En ese discurrir que marca
la vida, son muchas las personas que nos van dejando huella. Aquel sabio
profesor al explicar el universo con lentejas, un tal Miguel Labordeta
que descubrí en clase de Literatura, ese primo mío con el que comparto
confidencias, la hilandera de algún barrio de Kabul. Y es que hay gente que
tiene el don de transmitirnos parte de sí mismo.

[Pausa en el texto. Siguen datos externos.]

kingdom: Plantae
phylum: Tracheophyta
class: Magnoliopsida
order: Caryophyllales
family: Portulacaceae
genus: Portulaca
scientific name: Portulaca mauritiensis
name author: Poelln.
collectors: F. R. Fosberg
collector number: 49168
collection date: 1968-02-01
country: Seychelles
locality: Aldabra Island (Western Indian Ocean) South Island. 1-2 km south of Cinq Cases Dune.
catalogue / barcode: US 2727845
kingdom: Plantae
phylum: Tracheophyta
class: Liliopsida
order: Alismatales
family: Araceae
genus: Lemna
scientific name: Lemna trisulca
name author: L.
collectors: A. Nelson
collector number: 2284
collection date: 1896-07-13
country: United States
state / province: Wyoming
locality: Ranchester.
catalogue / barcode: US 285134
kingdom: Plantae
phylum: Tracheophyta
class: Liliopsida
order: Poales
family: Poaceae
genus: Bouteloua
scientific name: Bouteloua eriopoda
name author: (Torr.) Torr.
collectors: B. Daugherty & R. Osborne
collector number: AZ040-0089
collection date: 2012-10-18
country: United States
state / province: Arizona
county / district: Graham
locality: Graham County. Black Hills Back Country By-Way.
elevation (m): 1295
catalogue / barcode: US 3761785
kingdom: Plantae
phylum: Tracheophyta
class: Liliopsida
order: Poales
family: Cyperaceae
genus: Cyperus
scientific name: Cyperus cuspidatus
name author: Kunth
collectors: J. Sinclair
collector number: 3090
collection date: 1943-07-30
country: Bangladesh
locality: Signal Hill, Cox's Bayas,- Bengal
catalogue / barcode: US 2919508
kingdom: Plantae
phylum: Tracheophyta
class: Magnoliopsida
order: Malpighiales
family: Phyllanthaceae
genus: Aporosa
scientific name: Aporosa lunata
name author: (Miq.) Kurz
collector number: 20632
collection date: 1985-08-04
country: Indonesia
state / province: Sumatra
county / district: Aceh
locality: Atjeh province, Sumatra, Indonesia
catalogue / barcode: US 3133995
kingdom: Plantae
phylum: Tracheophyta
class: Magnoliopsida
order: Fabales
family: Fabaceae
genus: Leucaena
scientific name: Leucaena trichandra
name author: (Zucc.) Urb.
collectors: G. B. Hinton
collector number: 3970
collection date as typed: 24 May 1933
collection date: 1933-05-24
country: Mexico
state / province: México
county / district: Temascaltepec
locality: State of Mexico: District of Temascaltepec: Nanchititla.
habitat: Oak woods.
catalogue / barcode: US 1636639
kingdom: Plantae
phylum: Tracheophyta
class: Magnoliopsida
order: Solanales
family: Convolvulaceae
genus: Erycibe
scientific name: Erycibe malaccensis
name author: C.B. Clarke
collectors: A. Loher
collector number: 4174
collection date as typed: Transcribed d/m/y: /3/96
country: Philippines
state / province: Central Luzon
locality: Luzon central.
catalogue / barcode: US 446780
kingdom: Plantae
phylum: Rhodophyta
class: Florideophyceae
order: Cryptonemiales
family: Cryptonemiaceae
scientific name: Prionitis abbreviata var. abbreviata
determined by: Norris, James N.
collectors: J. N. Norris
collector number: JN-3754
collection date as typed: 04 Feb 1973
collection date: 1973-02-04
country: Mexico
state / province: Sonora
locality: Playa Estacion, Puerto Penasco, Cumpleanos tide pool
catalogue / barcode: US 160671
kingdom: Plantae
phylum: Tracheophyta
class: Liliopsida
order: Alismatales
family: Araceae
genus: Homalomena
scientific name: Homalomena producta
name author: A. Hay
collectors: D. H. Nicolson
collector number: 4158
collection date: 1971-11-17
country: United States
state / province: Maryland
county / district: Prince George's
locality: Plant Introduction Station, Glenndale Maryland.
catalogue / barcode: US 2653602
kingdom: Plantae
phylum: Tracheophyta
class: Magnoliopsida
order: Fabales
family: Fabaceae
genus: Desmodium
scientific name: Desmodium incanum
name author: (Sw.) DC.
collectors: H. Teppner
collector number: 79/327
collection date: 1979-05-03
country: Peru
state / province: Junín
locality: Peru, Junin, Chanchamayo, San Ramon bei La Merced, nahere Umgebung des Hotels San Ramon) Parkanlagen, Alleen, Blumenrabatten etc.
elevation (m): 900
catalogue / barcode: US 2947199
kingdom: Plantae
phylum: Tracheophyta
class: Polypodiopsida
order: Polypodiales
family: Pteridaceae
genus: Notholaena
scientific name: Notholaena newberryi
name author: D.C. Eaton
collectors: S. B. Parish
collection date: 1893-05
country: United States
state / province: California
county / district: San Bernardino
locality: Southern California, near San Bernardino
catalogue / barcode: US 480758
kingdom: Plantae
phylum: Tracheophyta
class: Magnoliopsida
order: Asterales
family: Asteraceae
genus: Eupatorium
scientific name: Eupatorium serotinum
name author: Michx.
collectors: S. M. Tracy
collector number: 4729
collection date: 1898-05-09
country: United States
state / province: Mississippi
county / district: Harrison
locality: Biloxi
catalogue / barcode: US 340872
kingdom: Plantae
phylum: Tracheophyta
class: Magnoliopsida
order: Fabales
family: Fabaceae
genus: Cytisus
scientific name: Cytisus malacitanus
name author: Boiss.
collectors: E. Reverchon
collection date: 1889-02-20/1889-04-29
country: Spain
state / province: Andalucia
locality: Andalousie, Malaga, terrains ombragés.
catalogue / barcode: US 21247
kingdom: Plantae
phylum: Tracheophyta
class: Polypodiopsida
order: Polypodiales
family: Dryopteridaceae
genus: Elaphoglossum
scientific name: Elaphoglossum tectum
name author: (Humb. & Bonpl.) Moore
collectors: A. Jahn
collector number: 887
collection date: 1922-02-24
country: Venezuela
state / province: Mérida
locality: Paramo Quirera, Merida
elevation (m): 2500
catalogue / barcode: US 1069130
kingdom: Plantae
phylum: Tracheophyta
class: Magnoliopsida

Resulta evidente que algunos
más que otros; y que hubo quien me enseñó de tal manera su lección que jamás la
olvidaré. Así ocurrió con mi primera
maestra. La señorita Charito, a pesar de la redundancia, fue quien nos detalló
el proceso de la concepción humana en aquella aula de segundo de EGB -la antigua Educación General Básica-. Solo a los pequeños, eso sí, que por
entonces las niñas iban a otro colegio:
- Imaginaos
que papá coge una semilla de melón y la pone en la tripita de mamá. Luego la
riega, le da mimos, le hace carantoñas... cada noche durante nueve meses, hasta
que nace un precioso bebé.
Reconozco que aquella
explicación me impactó de tal modo que siendo como éramos cinco de familia, sin
posibilidad de compartir más espacio en el dormitorio, cada vez que mi madre
ponía en la mesa una pieza de aquella fruta me afanaba por retirarle las
pepitas:
- ¡Que
no las vea papá –les decía a mis hermanos-, o nos veo durmiendo en el pasillo!
Nota: Párrafo perteneciente al prefacio titulado Un relato en mi chistera, incluido en mi libro Cartas para un país sin magia.